How to check if a column in grouped data (multiple rows for a group key) has all values in a list?

vkgautham · October 15, 2023, 1:08pm

I have some data like this:

Group Key|Col1

100|C

101|R

101|C

101|…

102|R

102|S

How to filter all those rows, where there is atleast one record each with “R” and “C” in Col1 for a given group key?

What I have done,

Group Loop Start → Removed all duplicates for Col1 …

From here I am able to get if the count is more than 1 using a GroupBy (meaning two unique values in Col1 for two rows).

How do I compare that those values are “R” and “C” one in each row.

I am thinking of using Java Snippet and iterate through the group, and use temp variable to find if both “R” and “C” are found, and filter them. But then it is like a programmer. Any other way in Knime?

Thanks

iCFO · October 15, 2023, 1:35pm

vkgautham · October 15, 2023, 1:40pm

I am not sure how the Node suggested will help me,

but I want to filter out all those rows (atleast 2 rows) in a group and one row having Col1 as “R” and second row having Col1 as “C”.

iCFO · October 15, 2023, 2:11pm

I am not sure if I fully understand the output, but I tend to lean on the Rank node to do counts per group. Then you could easily filter down to just the groups containing a requisite number of rows per group (or target individual row numbers per group if you use ordinal)

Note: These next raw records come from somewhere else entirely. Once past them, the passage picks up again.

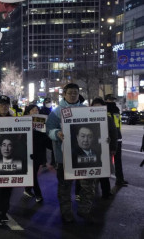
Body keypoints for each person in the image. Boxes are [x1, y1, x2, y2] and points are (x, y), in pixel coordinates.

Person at [46, 83, 96, 223]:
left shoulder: (86, 110)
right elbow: (49, 129)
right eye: (70, 93)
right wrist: (57, 133)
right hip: (64, 158)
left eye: (75, 92)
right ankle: (66, 213)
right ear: (64, 94)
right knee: (64, 187)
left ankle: (84, 210)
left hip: (85, 157)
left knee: (88, 186)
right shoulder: (57, 112)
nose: (73, 95)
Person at [0, 95, 15, 226]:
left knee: (8, 188)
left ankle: (4, 211)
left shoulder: (16, 121)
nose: (3, 107)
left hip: (11, 160)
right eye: (1, 104)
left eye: (6, 104)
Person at [23, 104, 51, 203]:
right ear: (28, 112)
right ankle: (38, 194)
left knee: (32, 173)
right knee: (32, 174)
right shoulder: (23, 122)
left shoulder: (41, 123)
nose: (35, 112)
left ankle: (27, 189)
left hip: (39, 152)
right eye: (33, 110)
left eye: (37, 110)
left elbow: (45, 139)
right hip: (27, 152)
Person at [91, 97, 117, 199]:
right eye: (95, 106)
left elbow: (114, 134)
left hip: (104, 149)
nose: (97, 108)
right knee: (91, 172)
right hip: (91, 150)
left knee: (104, 172)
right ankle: (89, 192)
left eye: (99, 106)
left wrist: (113, 147)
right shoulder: (86, 117)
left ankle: (106, 192)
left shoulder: (108, 119)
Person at [105, 94, 128, 186]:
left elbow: (118, 125)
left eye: (113, 99)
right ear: (106, 100)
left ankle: (120, 179)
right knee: (105, 160)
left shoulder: (116, 110)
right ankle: (102, 183)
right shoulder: (103, 110)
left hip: (117, 138)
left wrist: (119, 136)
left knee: (118, 160)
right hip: (107, 138)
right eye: (110, 99)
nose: (112, 101)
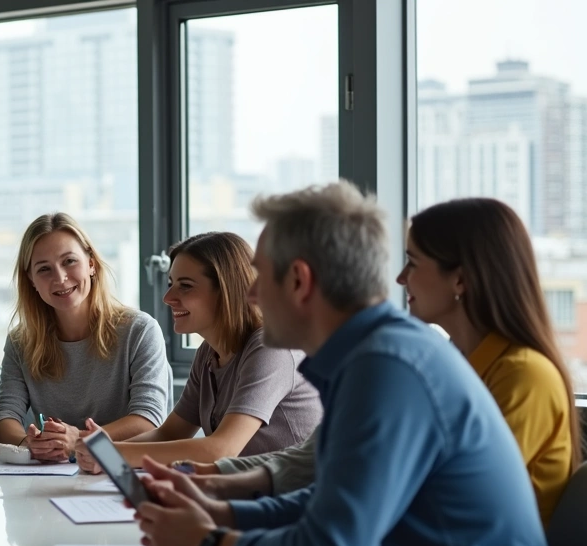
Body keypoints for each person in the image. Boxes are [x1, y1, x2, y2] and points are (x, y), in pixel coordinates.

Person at [133, 182, 562, 546]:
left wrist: (207, 543)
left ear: (299, 281)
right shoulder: (374, 355)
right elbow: (330, 503)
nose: (252, 294)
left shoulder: (387, 368)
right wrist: (225, 515)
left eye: (260, 275)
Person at [185, 199, 581, 526]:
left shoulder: (518, 374)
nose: (400, 279)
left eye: (413, 261)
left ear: (459, 280)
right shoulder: (444, 360)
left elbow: (414, 505)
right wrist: (214, 486)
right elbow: (320, 462)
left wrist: (226, 527)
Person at [71, 232, 320, 473]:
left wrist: (111, 455)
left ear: (227, 291)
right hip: (252, 495)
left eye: (185, 286)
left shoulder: (271, 347)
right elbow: (169, 433)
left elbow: (220, 450)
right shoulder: (208, 353)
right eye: (170, 284)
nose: (168, 298)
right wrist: (103, 453)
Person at [0, 213, 171, 462]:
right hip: (51, 478)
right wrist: (29, 443)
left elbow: (148, 420)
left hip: (122, 471)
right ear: (31, 280)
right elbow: (4, 417)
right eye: (44, 269)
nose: (60, 277)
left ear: (91, 263)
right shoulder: (21, 341)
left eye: (69, 261)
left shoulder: (140, 330)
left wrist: (79, 441)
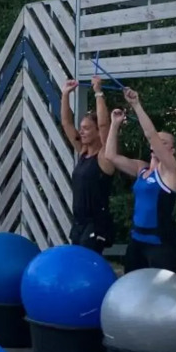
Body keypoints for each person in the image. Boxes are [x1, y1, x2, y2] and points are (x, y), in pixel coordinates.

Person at [102, 88, 176, 274]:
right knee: (133, 288)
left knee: (161, 295)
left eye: (164, 143)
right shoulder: (141, 168)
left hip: (160, 244)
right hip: (137, 241)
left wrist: (136, 105)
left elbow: (150, 136)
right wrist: (114, 124)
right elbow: (111, 156)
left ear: (172, 150)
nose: (158, 145)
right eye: (157, 142)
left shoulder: (170, 171)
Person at [61, 73, 115, 253]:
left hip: (96, 224)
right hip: (79, 223)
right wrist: (66, 94)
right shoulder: (83, 151)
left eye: (86, 128)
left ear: (97, 132)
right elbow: (66, 123)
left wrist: (98, 92)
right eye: (81, 128)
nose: (81, 132)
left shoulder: (104, 156)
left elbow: (104, 125)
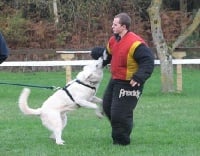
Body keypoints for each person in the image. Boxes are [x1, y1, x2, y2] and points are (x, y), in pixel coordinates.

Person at [91, 13, 154, 146]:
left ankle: (121, 142)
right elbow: (108, 54)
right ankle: (124, 127)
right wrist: (98, 54)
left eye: (115, 24)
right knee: (107, 107)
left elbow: (148, 61)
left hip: (130, 83)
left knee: (119, 114)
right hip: (115, 80)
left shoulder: (135, 43)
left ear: (123, 26)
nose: (112, 26)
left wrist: (139, 77)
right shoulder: (114, 40)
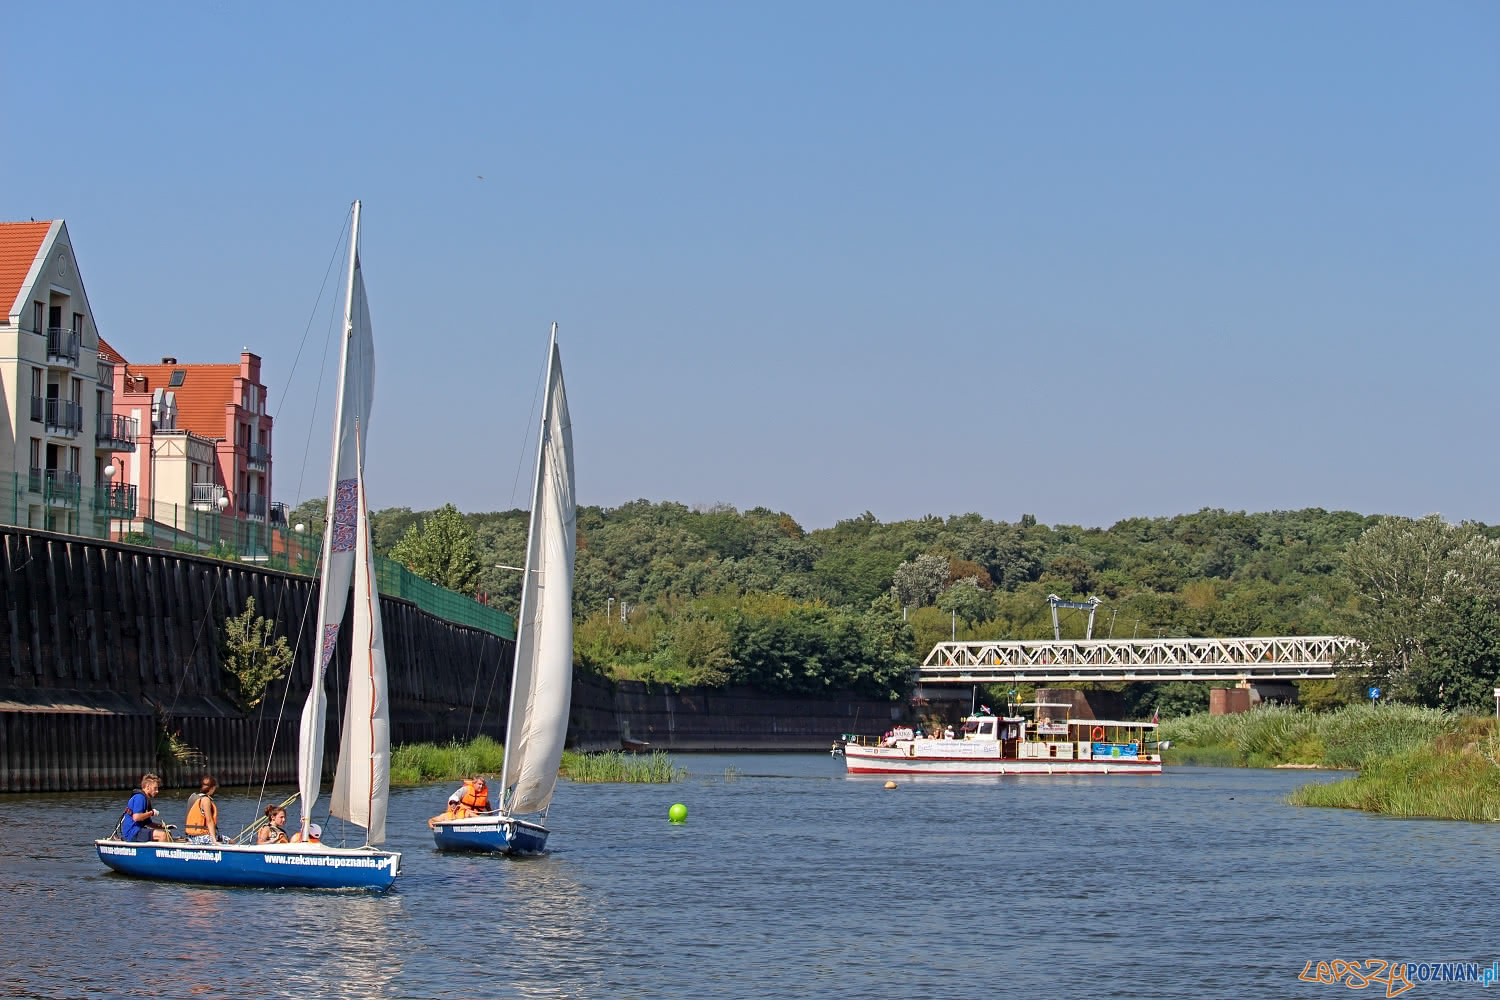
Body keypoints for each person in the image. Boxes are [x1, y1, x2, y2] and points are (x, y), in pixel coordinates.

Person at [120, 773, 171, 842]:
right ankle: (160, 852)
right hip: (132, 832)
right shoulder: (140, 797)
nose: (157, 791)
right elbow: (136, 817)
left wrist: (164, 826)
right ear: (147, 787)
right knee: (162, 835)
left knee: (168, 833)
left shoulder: (145, 799)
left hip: (138, 830)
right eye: (155, 788)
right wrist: (152, 812)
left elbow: (148, 823)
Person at [184, 776, 225, 844]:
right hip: (201, 837)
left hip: (190, 837)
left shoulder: (193, 797)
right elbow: (209, 821)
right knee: (230, 841)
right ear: (213, 788)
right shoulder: (206, 800)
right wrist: (214, 840)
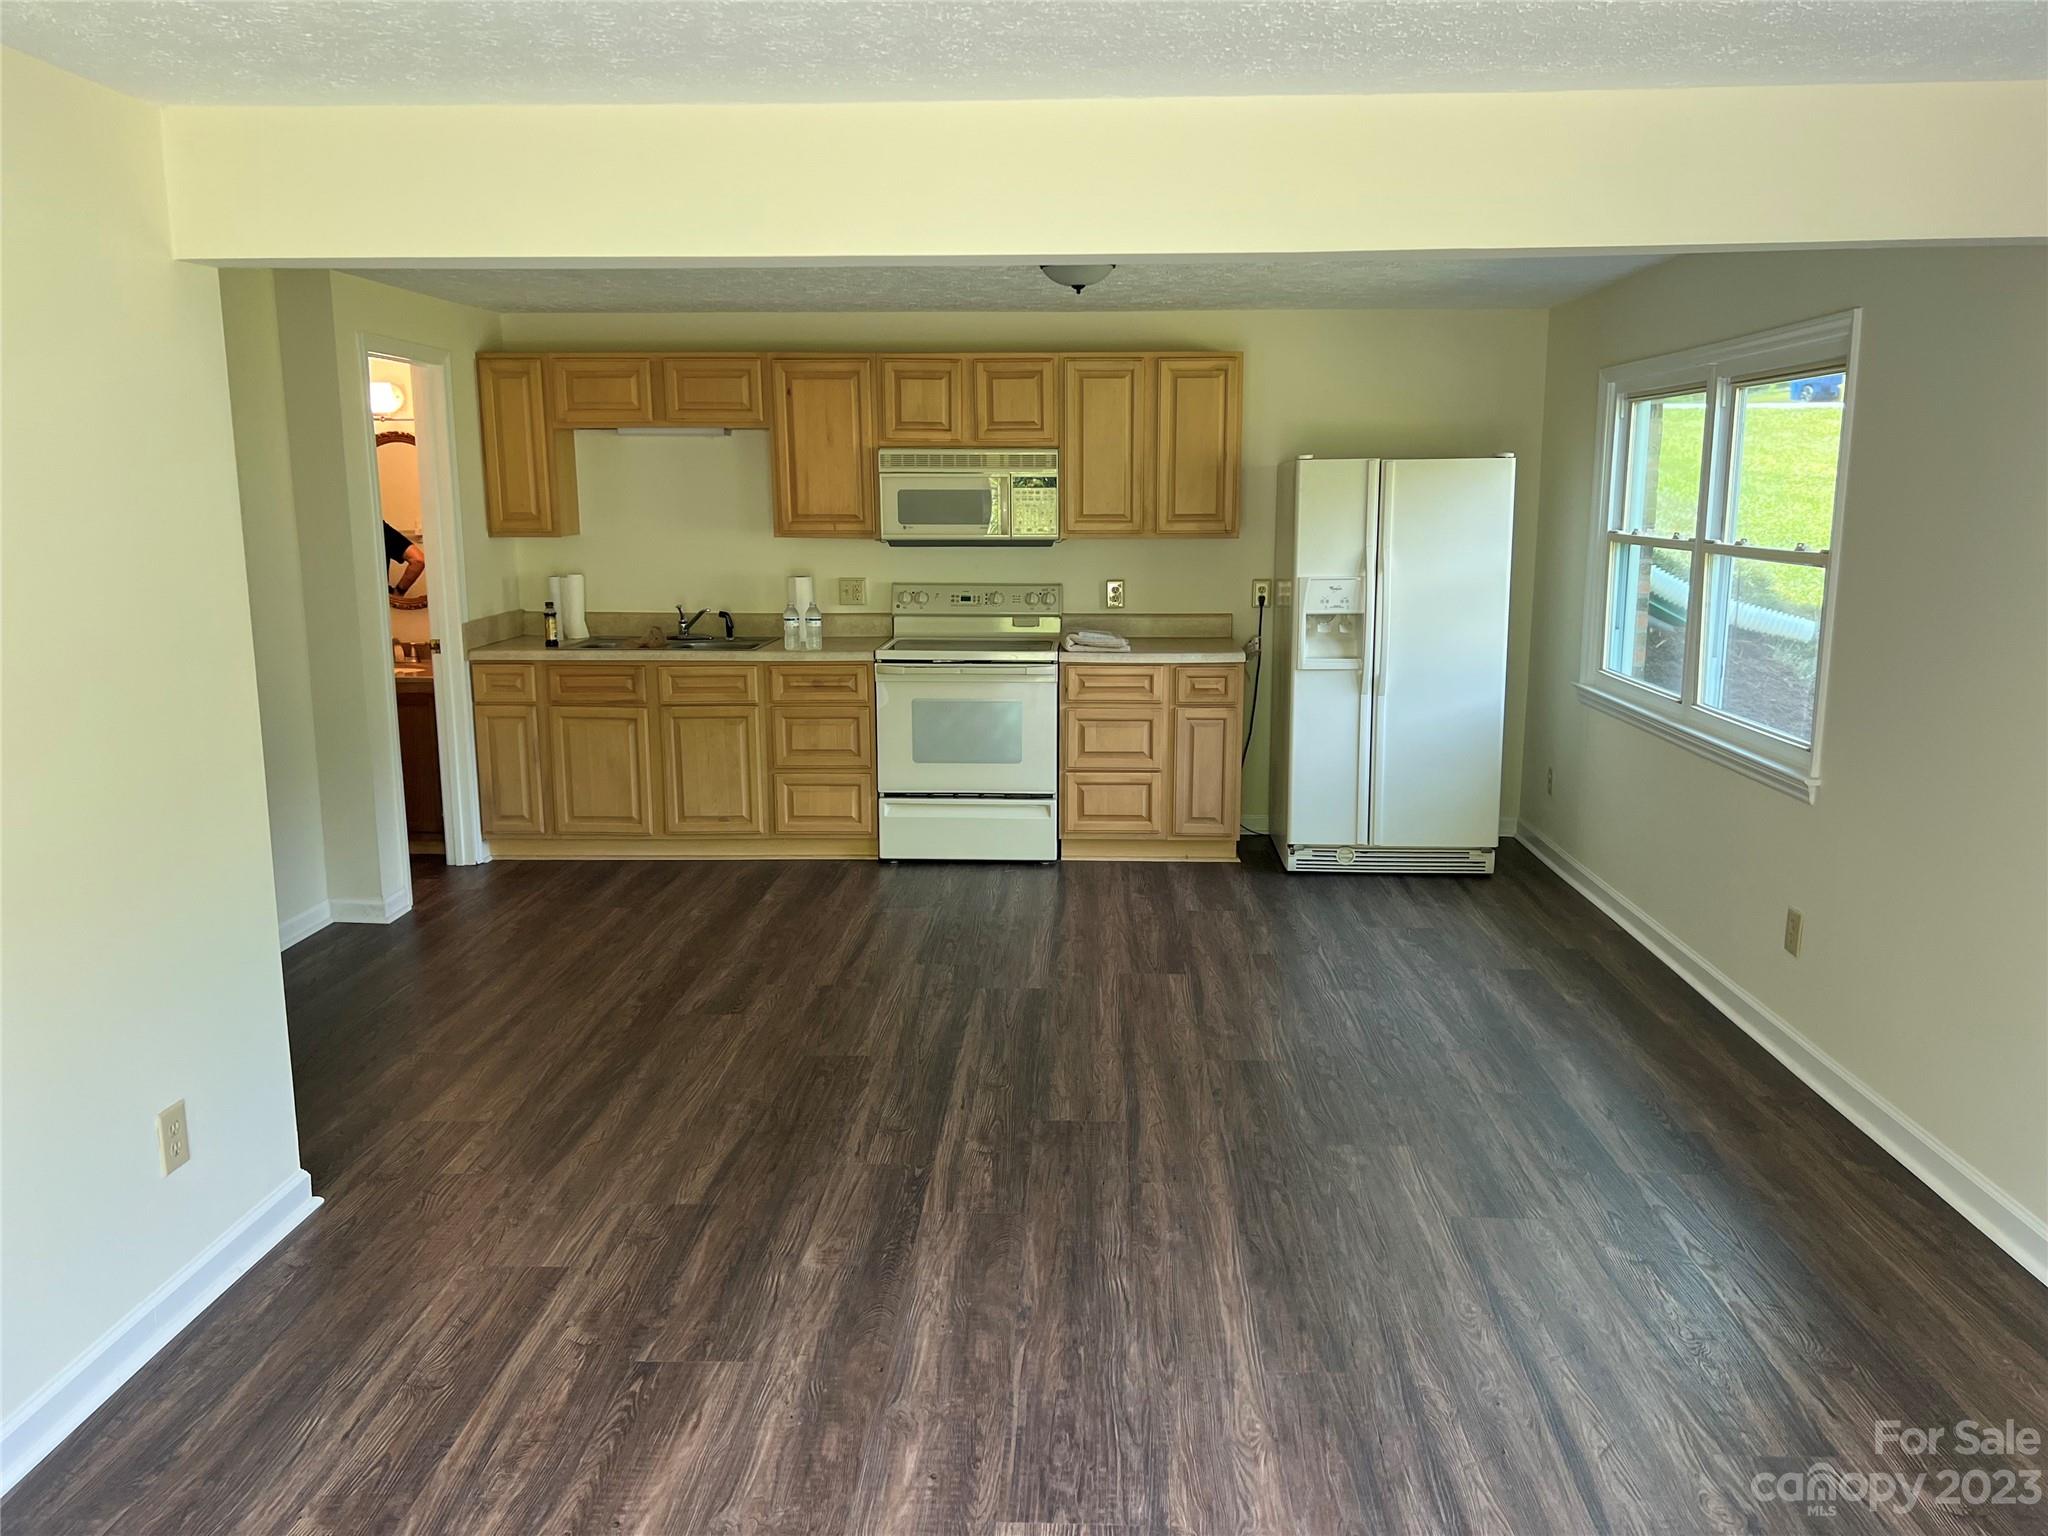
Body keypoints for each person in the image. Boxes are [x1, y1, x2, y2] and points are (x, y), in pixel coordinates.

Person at [383, 521, 425, 596]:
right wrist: (398, 592)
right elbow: (418, 560)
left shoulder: (378, 528)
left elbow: (418, 561)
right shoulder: (378, 528)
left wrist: (397, 593)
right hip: (376, 601)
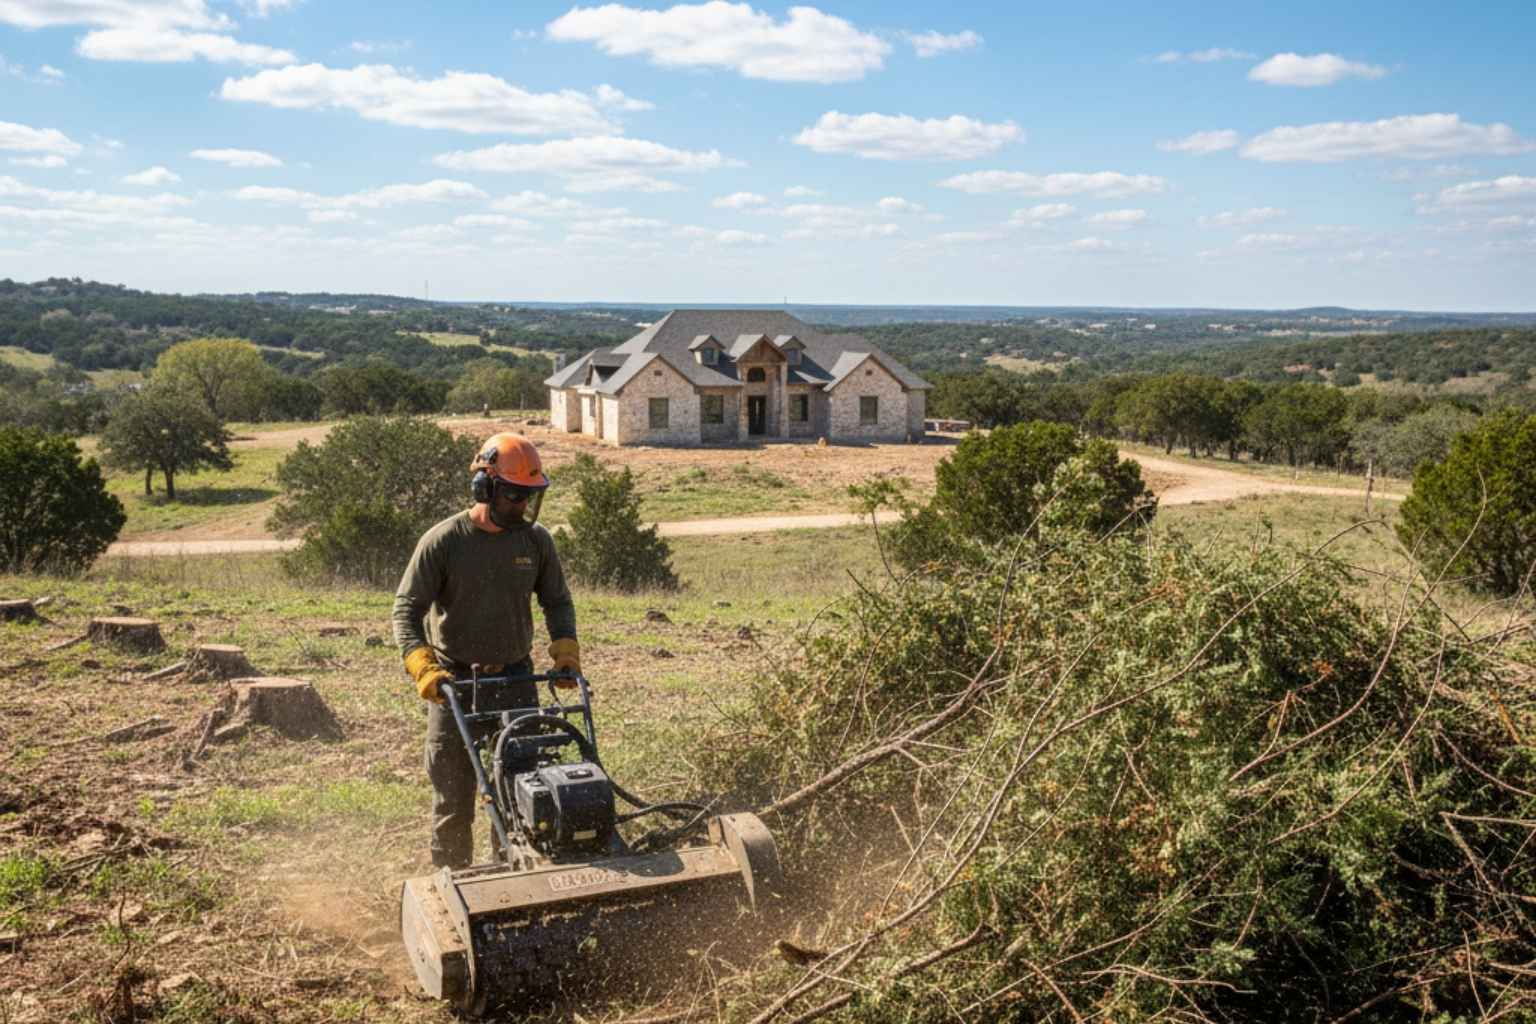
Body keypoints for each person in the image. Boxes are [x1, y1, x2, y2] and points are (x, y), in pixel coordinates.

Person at [392, 432, 580, 870]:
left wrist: (565, 650)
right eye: (514, 496)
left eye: (530, 497)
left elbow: (557, 600)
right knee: (453, 795)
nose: (522, 507)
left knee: (520, 790)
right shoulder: (444, 541)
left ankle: (513, 875)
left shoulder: (535, 542)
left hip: (516, 678)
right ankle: (450, 882)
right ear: (484, 487)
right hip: (454, 684)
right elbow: (406, 610)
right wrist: (423, 665)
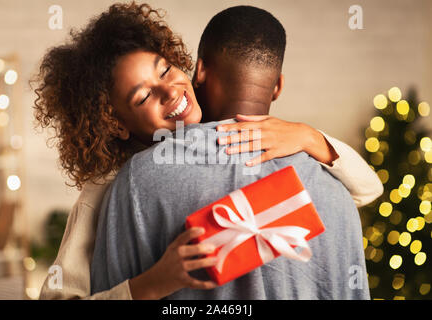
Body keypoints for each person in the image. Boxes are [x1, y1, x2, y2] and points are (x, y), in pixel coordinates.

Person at [36, 2, 381, 300]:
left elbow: (368, 188)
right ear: (116, 124)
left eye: (166, 70)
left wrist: (309, 137)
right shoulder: (106, 188)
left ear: (192, 69)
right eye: (142, 97)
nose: (169, 92)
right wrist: (151, 284)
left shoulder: (241, 139)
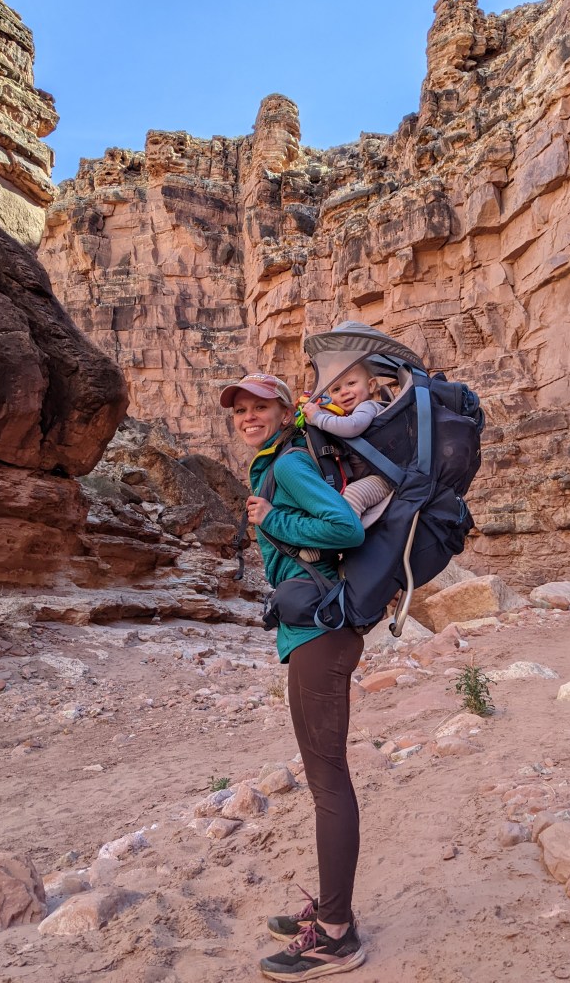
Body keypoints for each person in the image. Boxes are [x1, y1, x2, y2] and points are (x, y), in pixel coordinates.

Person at [219, 371, 368, 980]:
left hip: (321, 633)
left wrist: (272, 519)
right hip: (308, 629)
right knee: (320, 776)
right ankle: (332, 912)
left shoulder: (288, 467)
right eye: (241, 410)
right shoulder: (278, 463)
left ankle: (336, 935)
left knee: (328, 781)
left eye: (261, 407)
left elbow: (346, 529)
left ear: (286, 411)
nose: (249, 416)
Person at [297, 361, 393, 561]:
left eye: (351, 383)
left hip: (384, 477)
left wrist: (318, 418)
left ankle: (329, 547)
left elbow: (352, 427)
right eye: (336, 388)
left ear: (372, 385)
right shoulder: (345, 414)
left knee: (352, 495)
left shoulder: (369, 407)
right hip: (370, 476)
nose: (344, 392)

You can also use your Rank output to drive a group by loop for additional options

marzukim · October 16, 2023, 2:33am

hi @vkgautham
is this what you expected …

if not, you can disregard the attachment.
KNIME_2rows_MM.knwf (2.2 KB)

rgds.

vkgautham · October 16, 2023, 8:06am

@marzukim
Unfortunately I could not see any nodes in the workflow, but do let me know what is the approach.

Thanks

marzukim · October 16, 2023, 8:58am

hi @vkgautham
please find the new attachment. i apologize for the inconvenience.
KNIME_2rows_MM.knwf (103.4 KB)

rgds

vkgautham · October 16, 2023, 9:16am

Hi @marzukim Thanks for the workflow, but it is picking up those groups where, either “R” or “C” is present. However, the use case requires to filter out those groupKeys where both “R” and “C” are present in the dataset.

I have achieved the same using Java Snippet this way:

The custom variable in Java Snippet is available at Group scope, I iterate all the rows and set the flags if “R” and “C” are found. Then if both the flags are true, I output some status (ex: “P”). Then filter out all those group keys, based on the status.

Thanks

marzukim · October 16, 2023, 9:56am

if i understand correctly, you want to filter out all the R and C keys. you can do either by using column expression node, the rule-based row splitter node to split the unwanted keys or by reversing the logic condition in the row filter node in my workflow …

rgds
p.s i’m not an expert in java

vkgautham · October 16, 2023, 11:24am

@marzukim
Its not regular filter. What I am trying is, the filtered group should contain both the records: one with “R” and another with “C”. If a group is just having “R”, it should not be selected, and likewise, if a group is having only “C” it should also be not selected.

Thanks

iCFO · October 16, 2023, 11:49am

Are “R” and “C” actual static values, or are you just using those as an example of values that could vary by group?

You could just concatenate all of the unique values into 1 column and filter via a Regex match on both of those values to see which groups contain both. Then you could filter out the groups that don’t meet your criteria.

KNIME_2rows_MM.knwf (54.6 KB)

marzukim · October 16, 2023, 12:43pm

revised approach, filter out only the groups that contain both r and c keys based on my dummy data.
KNIME_2rows_MM-R2.knwf (113.6 KB)
rgds.

system · January 14, 2024, 12:44pm

This topic was automatically closed 90 days after the last reply. New replies are no longer allowed.